自己破産のメリット・デメリット等

1 自己破産のメリット

自己破産手続のメリットはなんと言っても免責決定を受けることによって、裁判所の免責許可決定を得ることによって、借金の支払いを免れることが出来ることです。

この免責決定により、借金の支払いで追い込まれた多重債務者等であっても「経済生活の再生の機会の確保を図ること」(破産法1条)が可能です。

もっとも、免責決定によっても免責されない、要するに支払いを免れない債務(非免責債権もあります(破産法253条1項但書)。

代表的なものは租税に関しては免責されませんので、注意が必要です。

また、免責決定については一定の免責不許可事由が規定されており、不許可事由に該当する場合には免責が許可されない場合もあります。

非免責債権や、免責不許可事由など詳細は個別に弁護士にご相談下さい。

 

2 自己破産のデメリット

(1)自己名義の一定の財産を失う可能性があること。

自己破産の申立人に一定の財産がある場合にはその財産は配当に回されることになりますので、その財産を失う可能性があります。

しかし、実際には支払い不能に陥っている場合にそれほどの財産を保有していることはそう多くはないはずですし、財産の全てを失うわけではありません。

詳細は個別に弁護士にご相談下さい。

なお、現実的に多い事としては、自己名義の住宅を保有している場合には配当の対象になりますし、住宅ローンが残っている場合には抵当権を実行されて自宅を失うことになります。

この点が一番のデメリットと言えるでしょう。

 

(2)資格制限

破産手続の開始決定がなされると、各法律により一定の仕事に就くことが出来ないという資格制限があります。

例えば、弁護士、公認会計士等の士業であったり、警備員や生命保険募集員等がその具体例です。

しかし、これらの資格制限は、破産開始決定から免責許可決定の確定までの一定期間に限られものです。

 

(3)官報への記載

自己破産を周囲に知られることへの抵抗感をもつ方は多いものと思われ、この点で官報への記載は自己破産手続のデメリットとも言えます。

しかし、実際のところ、官報をチェックしている人はあまりいませんので、それほどのデメリットとは言えません。

 

(4)その他

上記以外にも、細かく指摘すればいくつかのデメリットと言いうるものありますが(居住制限や管財事件の場合の管財人への郵便物の転送等)、期間限定のものですし、免責決定により債務の支払いが逃れられるメリットと比較すれば小さなものと言えるでしょう。

 

3 自己破産のメリットとデメリットの比較

上記のように、自己破産には一定のデメリットがあることも否定は出来ませんが、実際の日常の生活に不利益が及ぶようなデメリットはほとんどありません。
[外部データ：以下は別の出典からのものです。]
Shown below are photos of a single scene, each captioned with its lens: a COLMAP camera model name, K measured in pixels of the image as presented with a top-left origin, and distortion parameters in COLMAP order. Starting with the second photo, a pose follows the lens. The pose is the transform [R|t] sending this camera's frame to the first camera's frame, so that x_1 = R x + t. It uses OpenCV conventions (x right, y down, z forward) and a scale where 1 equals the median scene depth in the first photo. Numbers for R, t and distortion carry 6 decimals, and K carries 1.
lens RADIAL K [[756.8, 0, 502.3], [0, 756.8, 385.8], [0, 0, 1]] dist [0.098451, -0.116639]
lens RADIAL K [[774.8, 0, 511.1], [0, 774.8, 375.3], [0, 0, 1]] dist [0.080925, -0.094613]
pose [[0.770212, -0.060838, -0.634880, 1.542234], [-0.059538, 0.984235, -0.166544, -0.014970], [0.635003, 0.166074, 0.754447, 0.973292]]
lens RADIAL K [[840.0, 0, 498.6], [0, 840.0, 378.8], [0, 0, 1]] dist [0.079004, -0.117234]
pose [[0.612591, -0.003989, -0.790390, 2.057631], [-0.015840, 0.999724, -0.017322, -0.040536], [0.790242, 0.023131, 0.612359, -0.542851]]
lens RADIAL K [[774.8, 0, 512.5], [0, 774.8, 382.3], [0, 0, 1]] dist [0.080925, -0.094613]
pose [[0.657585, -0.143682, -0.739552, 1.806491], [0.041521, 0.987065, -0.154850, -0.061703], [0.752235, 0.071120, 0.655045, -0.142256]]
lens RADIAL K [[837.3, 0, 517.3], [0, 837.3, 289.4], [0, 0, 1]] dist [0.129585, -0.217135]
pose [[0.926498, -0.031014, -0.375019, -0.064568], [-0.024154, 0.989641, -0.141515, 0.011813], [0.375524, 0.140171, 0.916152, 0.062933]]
自己破産の事実が戸籍や住民票に記載されることはありませんし、選挙権や被選挙権を失うこともありません。

自己破産によるデメリットは多くの人が考えているほどにはないと言えるでしょう。

自己破産ということに対して心情的な抵抗を示される方も少なくありませんが、免責決定によって支払いを免れるという非常に大きなメリットと比較すると重視すべきことではありません。

支払不能になっている債務者の方には自己破産を強くお勧めします。

 

4 自己破産を弁護士に依頼するメリット

免責という大きなメリットを有する自己破産手続ですが、自己破産手続の要件と効果を正確に理解することは容易ではありません。

専門的知識を有する弁護士に依頼して頂くことによって、免責という大きな効果を確実に得ることが可能です。